Transparency with employees was imperative. Prior to and during the bankruptcy, the company used a combination of large and small meetings to keep employees updated on the company’s progress. The first meetings were with key leaders, Boisture says. “We wanted them to buy in first, then talk to the people in their groups.”
Beechcraft revamped its compensation plan so that all employees’ compensation was tied to the company’s annual performance.
“If we reach our performance goals, then everyone in the company receives extra recognition in their paychecks,” Boisture relates. There are two bonus levels. By reaching the first, each employee receives an extra week’s pay. If the company reaches the second level, each employee receives an additional two weeks of pay.
Furthermore, following the lead of many other companies, Beechcraft also restructured its remaining pension plan from a defined benefit plan to a defined contribution plan.
Lean Principles & Streamlined Process
“It was important to recognize all of the customer-facing portions of the company, and that all of the people in the flow of events were focused and reinforced in the right way,” Boisture says. So Beechcraft retooled its plant to improve efficiency of the machinery and the personnel. The company reconfigured its factory to be more efficient while also making it a showplace in which the workers would have pride.

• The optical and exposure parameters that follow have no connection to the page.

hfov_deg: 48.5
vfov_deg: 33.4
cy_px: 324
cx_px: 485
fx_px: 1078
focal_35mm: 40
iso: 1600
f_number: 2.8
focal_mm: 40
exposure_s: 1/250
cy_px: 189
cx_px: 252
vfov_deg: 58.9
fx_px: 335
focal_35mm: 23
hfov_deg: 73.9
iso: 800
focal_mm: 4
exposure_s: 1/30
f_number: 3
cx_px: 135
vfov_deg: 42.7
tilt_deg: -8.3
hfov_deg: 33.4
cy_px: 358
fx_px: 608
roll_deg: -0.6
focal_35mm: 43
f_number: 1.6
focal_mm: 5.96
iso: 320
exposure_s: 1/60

In making the transition, Beechcraft relied on “lean principles,” which the Lean Enterprise Institute defines as maximizing customer value while minimizing waste (click to tweet this!) — “creating more value for customers with fewer resources.”

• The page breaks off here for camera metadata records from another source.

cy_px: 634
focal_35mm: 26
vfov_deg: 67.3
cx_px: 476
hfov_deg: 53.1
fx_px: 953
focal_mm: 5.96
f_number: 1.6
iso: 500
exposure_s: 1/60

With Beechcraft, that meant making sure that the reconfigured plant had all of the tools and instructions within close reach for every worker, many of whom previously had to walk across the plant for those materials — wasting time and money. “The idea is that each product that comes off the line costs slightly less to produce than the one before,” Boisture explains.
As a result of all of the moves Beechcraft made, the company emerged from bankruptcy in mid-February much leaner, and 30 percent smaller than it had been before.
“We have a great brand, and superior products and services worldwide,” Boisture says. “We are a very healthy and viable entity.”
In addition to crediting Beechcraft’s implementation of lean principles, Insigniam founding partner Nathan Owen Rosenberg applauds Boisture’s leadership, calling him a “living legend in the business aviation industry.”
“Bill recruited and shaped the strongest leadership team in the industry,” says Rosenberg. “At the helm, he met challenges that most executives will not experience in their career (click to tweet this!). I watched him inspire thousands of employees at town hall meetings, sharing his logic to win them over to his way of thinking.”
Looking Ahead
The tough decisions that Beechcraft management made in reducing the workforce, changing the compensation plan, eliminating the jet business, and working to re-instill confidence in the remaining workers, management, and suppliers has all paid off. Providence, R.I.-based Textron, Inc. (NYSE: TXT), the manufacturer of Cessna aircraft, agreed to buy Beechcraft for $1.4 billion at the end of last year, a deal that was finalized in March. According to Textron, Cessna and Beechcraft together produced about $4.6 billion in revenues during 2013.
Boisture sees the acquisition not as an end, but as “an important step forward in the evolution of Beechcraft’s business.”